**Problem:** Copy out the text of every record below word for word, line by line, changing nothing.

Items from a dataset
----------

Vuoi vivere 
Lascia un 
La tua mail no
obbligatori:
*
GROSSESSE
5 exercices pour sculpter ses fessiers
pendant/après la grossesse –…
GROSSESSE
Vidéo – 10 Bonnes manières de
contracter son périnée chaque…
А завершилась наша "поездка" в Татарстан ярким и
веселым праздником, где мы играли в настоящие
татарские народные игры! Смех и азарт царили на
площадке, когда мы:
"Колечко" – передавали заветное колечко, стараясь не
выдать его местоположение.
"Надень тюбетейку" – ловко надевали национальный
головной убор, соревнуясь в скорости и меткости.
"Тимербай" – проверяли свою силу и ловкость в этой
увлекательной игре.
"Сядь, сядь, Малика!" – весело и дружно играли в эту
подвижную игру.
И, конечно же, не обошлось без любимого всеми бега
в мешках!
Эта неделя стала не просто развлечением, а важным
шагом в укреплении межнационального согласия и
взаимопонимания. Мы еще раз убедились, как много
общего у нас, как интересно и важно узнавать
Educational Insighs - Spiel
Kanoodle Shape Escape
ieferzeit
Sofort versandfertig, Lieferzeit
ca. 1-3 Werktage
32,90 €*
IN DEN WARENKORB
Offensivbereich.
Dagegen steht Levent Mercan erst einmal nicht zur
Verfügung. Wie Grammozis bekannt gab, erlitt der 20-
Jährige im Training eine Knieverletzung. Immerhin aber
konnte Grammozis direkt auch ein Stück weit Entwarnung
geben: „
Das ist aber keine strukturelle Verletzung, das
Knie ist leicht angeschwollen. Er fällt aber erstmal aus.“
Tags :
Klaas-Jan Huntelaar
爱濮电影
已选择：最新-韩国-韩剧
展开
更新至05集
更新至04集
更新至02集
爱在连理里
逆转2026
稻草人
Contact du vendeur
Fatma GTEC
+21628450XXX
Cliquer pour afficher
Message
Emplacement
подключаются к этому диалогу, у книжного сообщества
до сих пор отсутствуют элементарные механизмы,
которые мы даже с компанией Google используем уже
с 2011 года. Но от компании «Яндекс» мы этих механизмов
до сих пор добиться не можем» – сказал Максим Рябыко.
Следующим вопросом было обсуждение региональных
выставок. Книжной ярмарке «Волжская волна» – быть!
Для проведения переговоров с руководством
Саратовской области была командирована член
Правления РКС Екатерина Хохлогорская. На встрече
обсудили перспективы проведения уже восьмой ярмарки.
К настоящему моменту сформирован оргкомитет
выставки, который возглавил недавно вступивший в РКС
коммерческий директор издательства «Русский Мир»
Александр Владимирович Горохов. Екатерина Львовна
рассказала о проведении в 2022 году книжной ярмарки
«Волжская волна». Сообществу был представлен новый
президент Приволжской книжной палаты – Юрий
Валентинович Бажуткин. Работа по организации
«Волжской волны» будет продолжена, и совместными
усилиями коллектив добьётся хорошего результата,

----------

**Problem solution:**
Vuoi vivere 
Lascia un 
La tua mail no
obbligatori:
*
GROSSESSE
5 exercices pour sculpter ses fessiers
pendant/après la grossesse –…
GROSSESSE
Vidéo – 10 Bonnes manières de
contracter son périnée chaque…
А завершилась наша "поездка" в Татарстан ярким и
веселым праздником, где мы играли в настоящие
татарские народные игры! Смех и азарт царили на
площадке, когда мы:
"Колечко" – передавали заветное колечко, стараясь не
выдать его местоположение.
"Надень тюбетейку" – ловко надевали национальный
головной убор, соревнуясь в скорости и меткости.
"Тимербай" – проверяли свою силу и ловкость в этой
увлекательной игре.
"Сядь, сядь, Малика!" – весело и дружно играли в эту
подвижную игру.
И, конечно же, не обошлось без любимого всеми бега
в мешках!
Эта неделя стала не просто развлечением, а важным
шагом в укреплении межнационального согласия и
взаимопонимания. Мы еще раз убедились, как много
общего у нас, как интересно и важно узнавать
Educational Insighs - Spiel
Kanoodle Shape Escape
ieferzeit
Sofort versandfertig, Lieferzeit
ca. 1-3 Werktage
32,90 €*
IN DEN WARENKORB
Offensivbereich.
Dagegen steht Levent Mercan erst einmal nicht zur
Verfügung. Wie Grammozis bekannt gab, erlitt der 20-
Jährige im Training eine Knieverletzung. Immerhin aber
konnte Grammozis direkt auch ein Stück weit Entwarnung
geben: „
Das ist aber keine strukturelle Verletzung, das
Knie ist leicht angeschwollen. Er fällt aber erstmal aus.“
Tags :
Klaas-Jan Huntelaar
爱濮电影
已选择：最新-韩国-韩剧
展开
更新至05集
更新至04集
更新至02集
爱在连理里
逆转2026
稻草人
Contact du vendeur
Fatma GTEC
+21628450XXX
Cliquer pour afficher
Message
Emplacement
подключаются к этому диалогу, у книжного сообщества
до сих пор отсутствуют элементарные механизмы,
которые мы даже с компанией Google используем уже
с 2011 года. Но от компании «Яндекс» мы этих механизмов
до сих пор добиться не можем» – сказал Максим Рябыко.
Следующим вопросом было обсуждение региональных
выставок. Книжной ярмарке «Волжская волна» – быть!
Для проведения переговоров с руководством
Саратовской области была командирована член
Правления РКС Екатерина Хохлогорская. На встрече
обсудили перспективы проведения уже восьмой ярмарки.
К настоящему моменту сформирован оргкомитет
выставки, который возглавил недавно вступивший в РКС
коммерческий директор издательства «Русский Мир»
Александр Владимирович Горохов. Екатерина Львовна
рассказала о проведении в 2022 году книжной ярмарки
«Волжская волна». Сообществу был представлен новый
президент Приволжской книжной палаты – Юрий
Валентинович Бажуткин. Работа по организации
«Волжской волны» будет продолжена, и совместными
усилиями коллектив добьётся хорошего результата,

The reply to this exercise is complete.